Bear Market Caveat
The Indian Stock market is Selling at a High Valuations. At the same time, the IndiaVix Index volatility index is showing low readings. Index PE is continuously expanding without a break and earning are not justifying the increasing PE.
Mid Cap and Small Cap are showing unreasonable valuations. IPO are registering back to back listing with huge over subscriptions. Bond prices seem to be unreasonable looking at the yields versus inflations analysis. Alarm bells have been ringing at various financial ratios. Market capitalization to GDP has caught up in recent time very fast. Although there is a lot of room let for the ratio to touch 100, perhaps climbing too fast too soon is always a concern. During the bull run of 06-07, the ratio touched an all-time high of 152. The current market stands around 74.
Bull Market Opportunist
The next growth engine is going to start from the government side. Since the Indian government has increased their spendings. Certain sectors have been noted for the unprecedented rise in spending from the government’s side. Modi govt is about to embark on its biggest spending spree said one of the American journals. Cash is abundant along with global economic recovery. There is good news all around and this is reflecting in the securities. The Indian Nifty Index is breaking all the time high.
Buy & Hold
If time’s on your side, don’t time the market.

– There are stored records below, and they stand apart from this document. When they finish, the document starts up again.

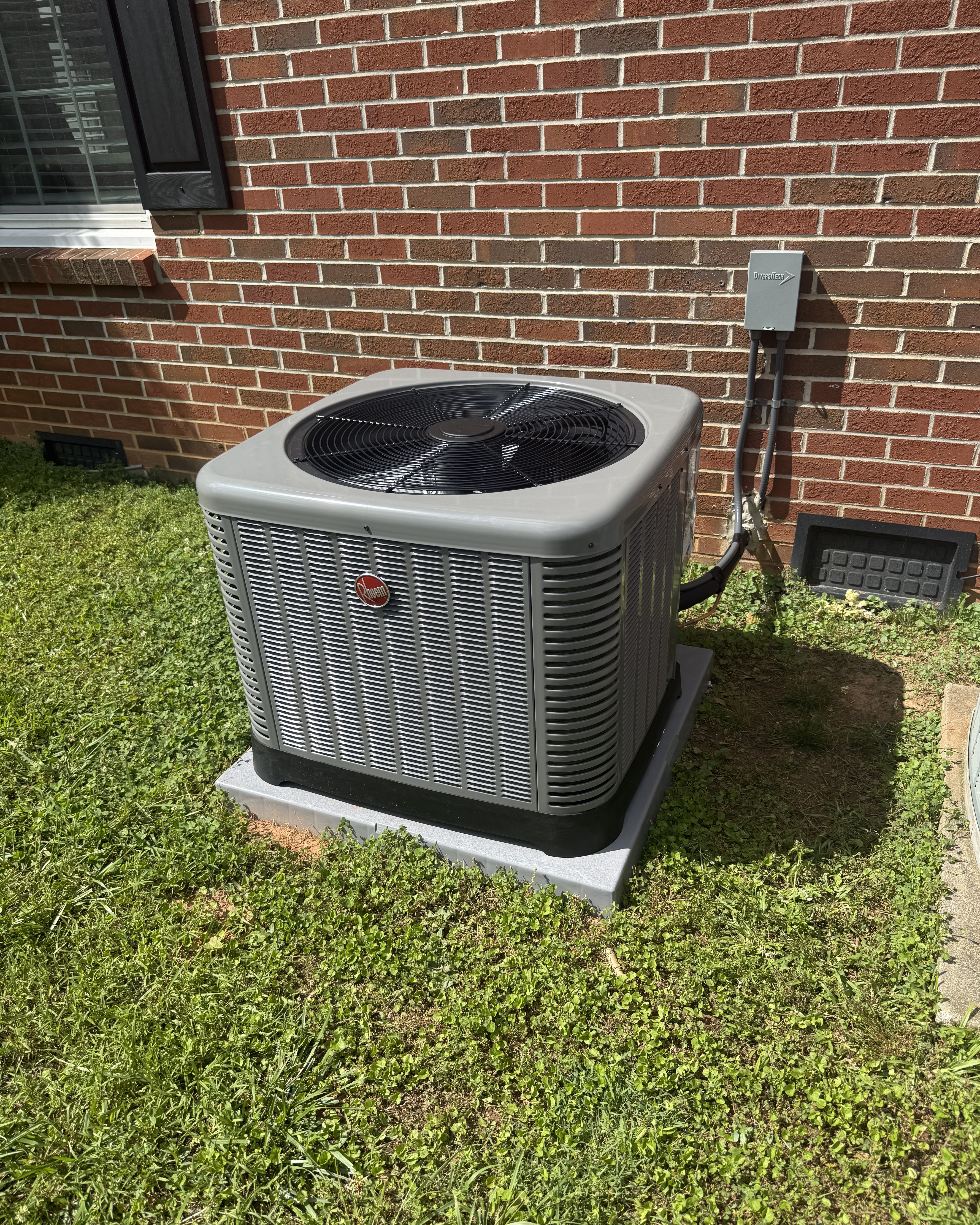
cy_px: 623
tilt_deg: -30.2
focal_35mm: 25
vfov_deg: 68.1
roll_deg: +4.0
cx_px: 490
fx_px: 906
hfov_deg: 56.8
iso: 80
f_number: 1.78
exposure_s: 1/3584
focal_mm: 6.76
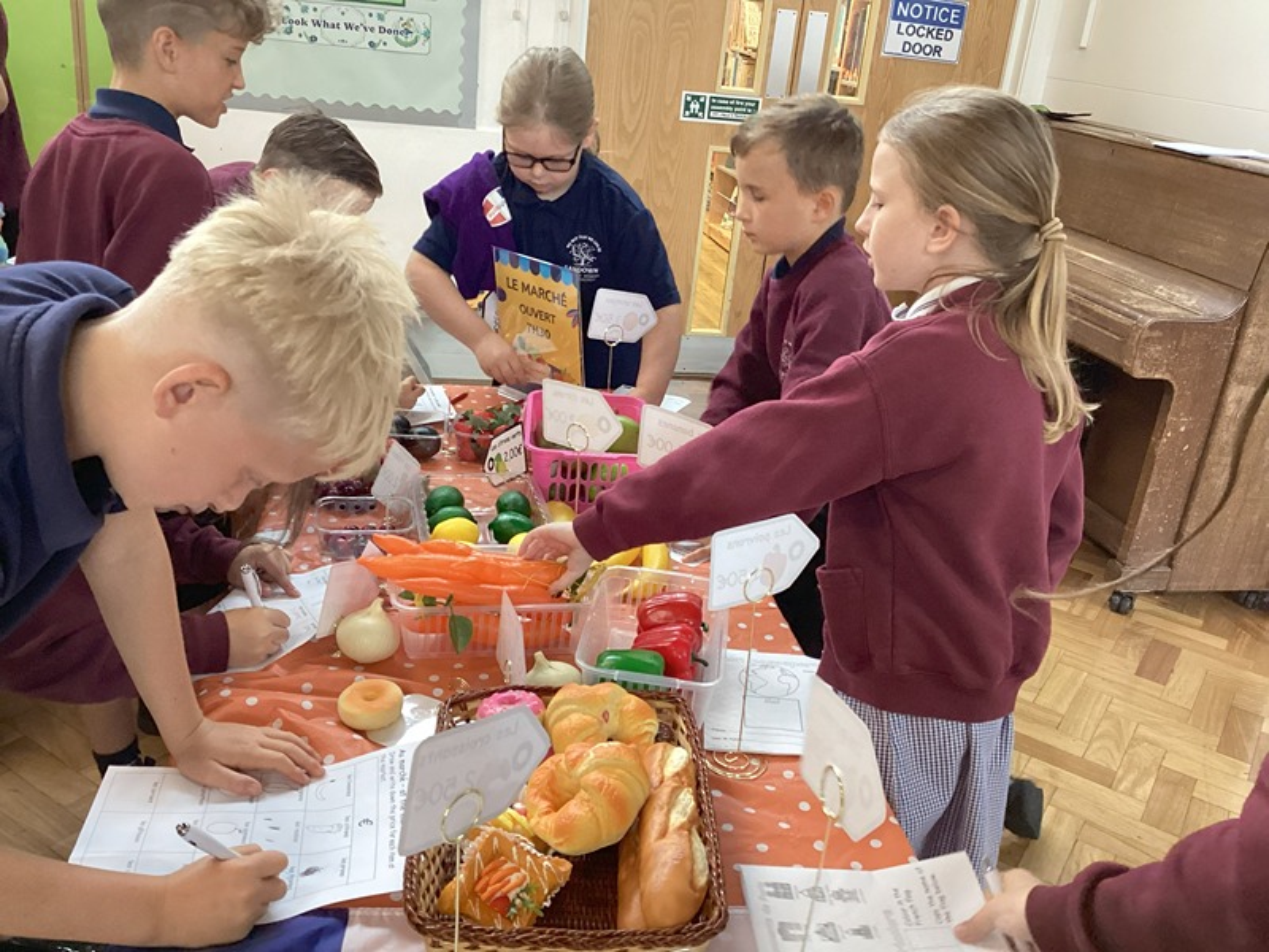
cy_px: 476
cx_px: 634
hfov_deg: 58.4
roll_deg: -6.3
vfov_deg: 45.4
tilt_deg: -22.2
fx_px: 1136
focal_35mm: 31
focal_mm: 3.3
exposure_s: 1/60
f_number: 2.4
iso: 250
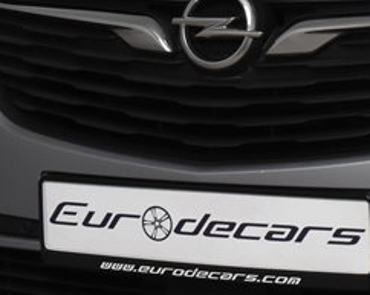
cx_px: 475
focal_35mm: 167
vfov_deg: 9.2
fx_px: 1827
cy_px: 79
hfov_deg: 11.3
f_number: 6.3
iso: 1600
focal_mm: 28
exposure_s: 1/160
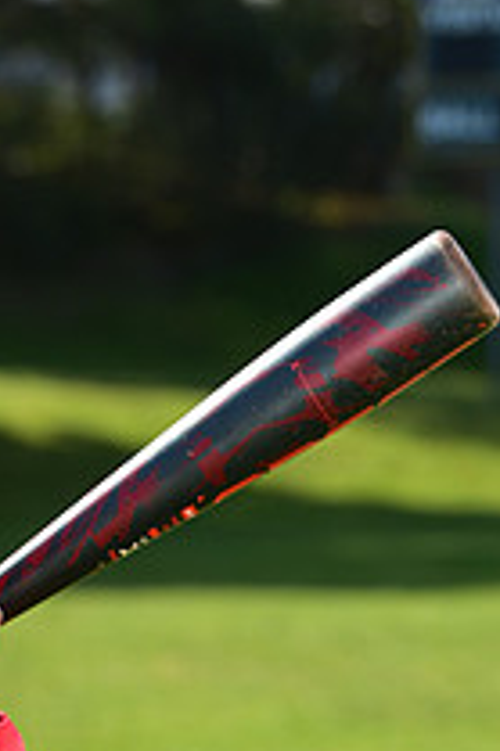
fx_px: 5905
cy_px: 985
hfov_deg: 4.8
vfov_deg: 7.2
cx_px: -146
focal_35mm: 283
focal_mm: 102
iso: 80
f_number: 5.6
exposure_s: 1/250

If you a very long term investor and you are not investing your emergency cash continue doing it. Another option is to divert some funds from mid caps and small caps to large caps. During the great bear market, the first to run out would be the small caps and mid caps. Also diverting some to debt is not a bad idea.
If you’re optimistic about the market and still want to be cautious about it. Hedge your entire position. Buy cheap puts because the market crash and shock do not tell before coming. Get advised by finance professionals on how to get your entire portfolio insured at a very reasonable cost and at the same time indemnify you. Buying insurance might look expensive at the first sight of it but over a long period of time will definitely be beneficial.
Divert some of the funds to secure underlying such as gold or bonds. Return are very less relatively at the current market situation but when things turn sour people first rush to gold and then you would have missed the initial run up. One can always break the investment when the market bottoms out and get to buy the stock that interested them at really cheap valuations.
Diversify the Asset Class and Market
Opportunities are endless why stop with only one market and economy. Now you have the option to buy Foreign country ETF. The government of India has raised the limits on the amount one can invest in the foreign country. Take benefit of that.
Always remember the market takes a lot of time to climb up and falling down is much faster than one can imagine.
Even if you have invested at peak then your return would be delayed only by 4 years.
There are lot more creative and sustainable ways to protect your market investment. If you just try and treat this as important aspect I am sure you would find a much innovative way to get a positive alpha return even in the down market.